La danza tra tenere e lasciar andare può essere dolcemente struggente ma proprio mentre il dolore sembra prendere il sopravvento tu mi tiri per mano verso l’allegria, restituendomi con forza quello che provo a insegnarti ogni giorno.

E così mi ritrovo a cantare e insieme balliamo, balliamo, balliamo. Anche per oggi la luce è nostra amica. Mio padre guardandoci non perderebbe l’occasione per definirmi pazzerella. D’altronde, direbbe, sei nata proprio mentre c’era l’eclissi!

Grazie Luna … del cielo e della terra.

Quella giusta

2 commenti

eclissidi Irene Auletta

A volte ritornano. Quelle citazioni che sotto forme diverse sembrano tenersi tutte a braccetto anche quando hanno tonalità differenti. Chissà quante volte abbiamo sentito dire che le cose accadono a chi è in grado di sopportarle, che Giobbe è stato un grande esempio per molti di noi, che le persone travolte da grandi dolori si trasformano in qualche modo in adulti o bambini “speciali”.

Mio padre mi osserva ridere e scherzare con mia madre e mia sorella e nei suoi occhi mi sembra di scorgere un punto di domanda legato a quello che sa preoccuparmi molto, proprio in questi giorni. Non poteva che capitare a te, con quella voglia di ridere che hai sempre! mi dice. Poi, quasi stupito dalla sua stessa affermazione aggiunge la storia dell’eclissi che va bene per tutte le stagioni.

Si, mi porto appresso questa storia praticamente da sempre. Sono nata in una mattina di eclissi totale e così come mia madre non finisce mai di raccontarmi il buio improvviso alle nove di mattina in sala parto, mio padre giustifica quelle che per lui sono mie stranezze o doti particolari, citando questo evento.

Chissà. Certo che a proposito di luci e ombre l’eclissi totale si presta a parecchie interpretazioni e spiegazioni possibili.

Giorni fa mentre chiacchiero con una mia cara zia ad un certo punto capisco che non riesce a trattenersi quando mi dice che le dispiace molto di alcune cose che devo affrontare aggiungendo che proprio io, non me le meritavo.

Ed eccole che ritornano. Quelle frasi un po’ senza senso che però, proprio quando sono espresse da persone care a cui vuoi bene, ti permettono di andare oltre per afferrarne altri significati di cui sono portatrici.

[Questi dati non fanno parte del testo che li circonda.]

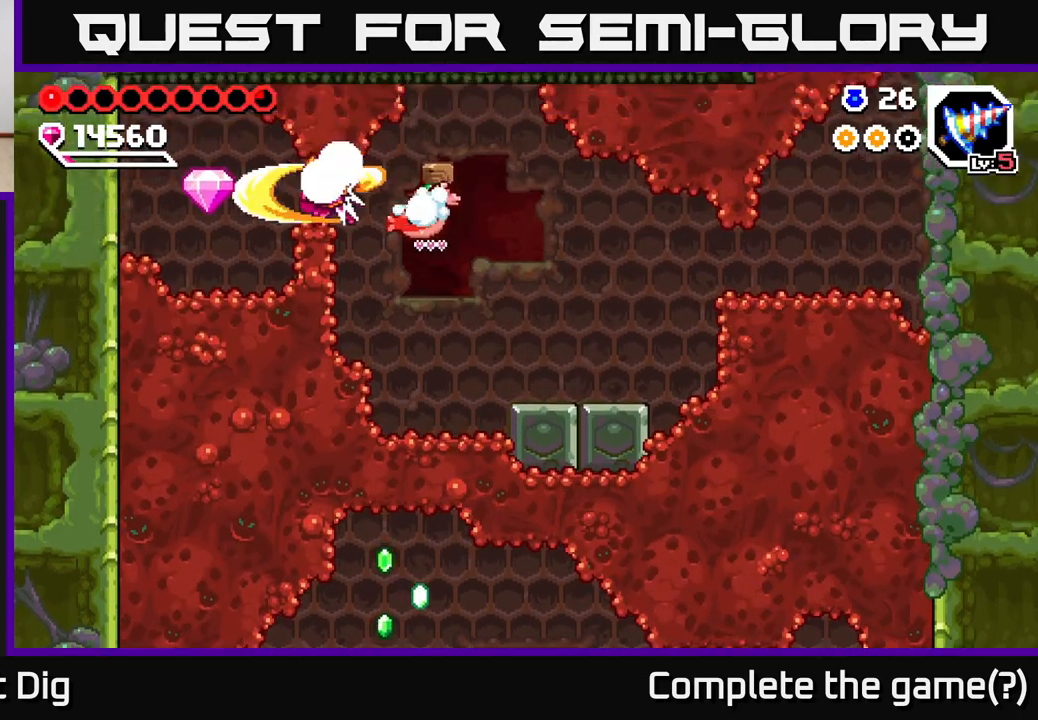
{"dt_ms": 500, "buttons": [], "left_stick": "left", "right_stick": "center", "events": [[83, "X", "down"], [183, "X", "up"]]}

Essere dispiaciuti per le difficltà che una persona sta affrontando è una cosa ma parlare di merito o demerito introduce chiavi interpretative che riecheggiano di una  resistente cultura cattoqualchecosa che ancora una volta fa riemergere la categoria dei peccatori, con tutti gli annessi e i connessi di punizioni e perdoni.

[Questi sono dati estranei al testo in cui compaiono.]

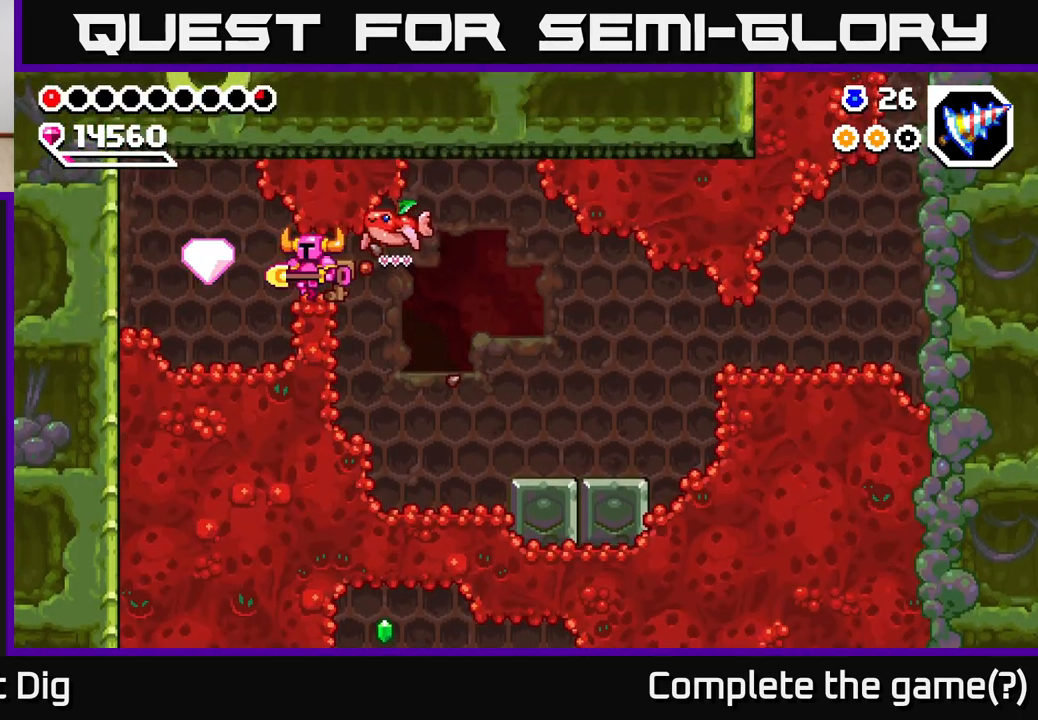
{"dt_ms": 500, "buttons": [], "left_stick": "right", "right_stick": "center", "events": [[317, "left_stick", "up"], [367, "left_stick", "right"]]}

Mi colpisce sempre leggere di come molti genitori sono riusciti ad affrontare una bastardissima sindrome genetica manipolando il nome dello scienziato che l’ha scoperta al punto da farne diventare tutti i bambini che ne sono affetti degli angeli. Il pediatra che per primo l’ha riscontrata si chiamava Harry Angelman.

Capisco che alcune spiegazioni fanno ancora la parte della copertina di Linus e se tengono al caldo e rassicurano, vanno benissimo e forse ognuno, quando affronta qualche difficoltà o dolore, deve imparare a trovare quelle giuste per sè.

Se però penso all’educazione e al ruolo dei genitori ho bisogno di esplorare anche altre strade, perchè credo profondamente che si possa sempre insegnare qualcosa ma solo  a partire da quello che sta accadendo nella realtà.

Quindi per te, ragazza mia, niente ali e per me, nessuna croce o medaglia. Attraversiamo insieme luci e ombre tenendoci strette e chissà che l’effetto eclissi non ci dia una mano.